Madrid se prepara ahora mismo para ser el campo de batalla en el que se enfrenten las dos grandes religiones monoteístas de nuestro tiempo: los ‘indignados’ y los ‘iluminados’, jóvenes de todas las edades separados por sus respectivas fes ciegas en que hay otro mundo posible y otro más inevitable.
El infundado entusiasmo que derrochan ambas filas conspira contra su futuro. Cada vez que veo imágenes de acampados me entretengo intentando adivinar cuál de ellos acabará dirigiendo una gran empresa y cuál llegará a ministro del Interior.
En cuanto a la Jornada Mundial de la Juventud, que como su propio nombre indica durará cinco días, reunirá a los mejores católicos madrileños y en conjunto, conformará una variopinta representación de ancianos tipo Benjamin Button, el acto constituye un desastre para la prédica católica. Igual que fumarse un porro no significa que estés condenado a acabar saliendo sin dentadura en ‘Callejeros’, acudir a la JMJ no llenará los domingos las iglesias geriátricas, qué decir de los desérticos seminarios. Antes bien, será considerado una razón inapelable a la hora de excusar la asistencia al templo el resto del año.

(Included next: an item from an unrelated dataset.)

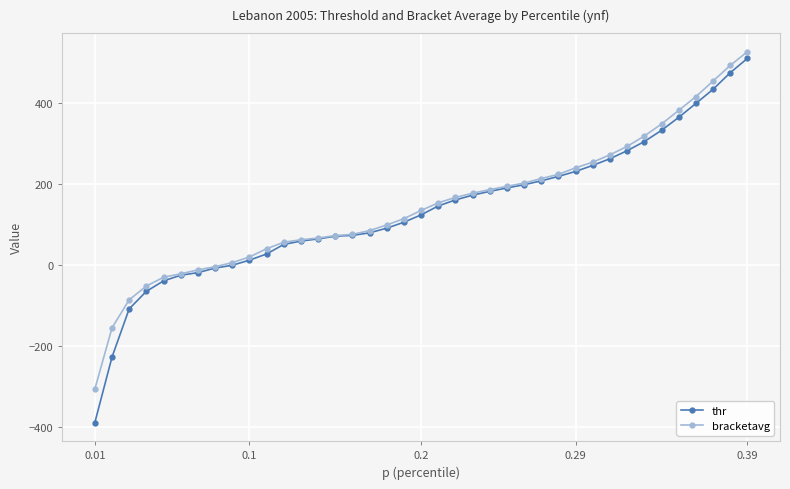

What is the value of the thr point at the 2nd from the left?

-227.2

La Iglesia no necesita santurrones de veinte años, sino una juventud disipada. El camino de perfección empieza en el pecado y termina en la beatitud. No hay cristiano más robusto que el cristiano renacido y para llegar a serlo, primero hay que entregarse al vicio.
Si el camino se emprende al revés, los próximos papas se encontrarán en Cuatro Vientos con una nueva multitud de jóvenes, sí, pero sin recursos económicos porque la vida tiende a bascular entre lo que eres a los veinte años y lo que ya no volverás a ser a los cuarenta.
En cuanto a los antidisturbios que tan aguerridos se muestran a la hora de desalojar a los inofensivos ‘indignados’, habrá que ver si mantienen el temple cuando se acerque hacia ellos una multitud entonando a los sones de las guitarritas “el Señor hizo en mí maravillas” y otros temazos de su espeluznante repertorio. Ahí les quiero ver.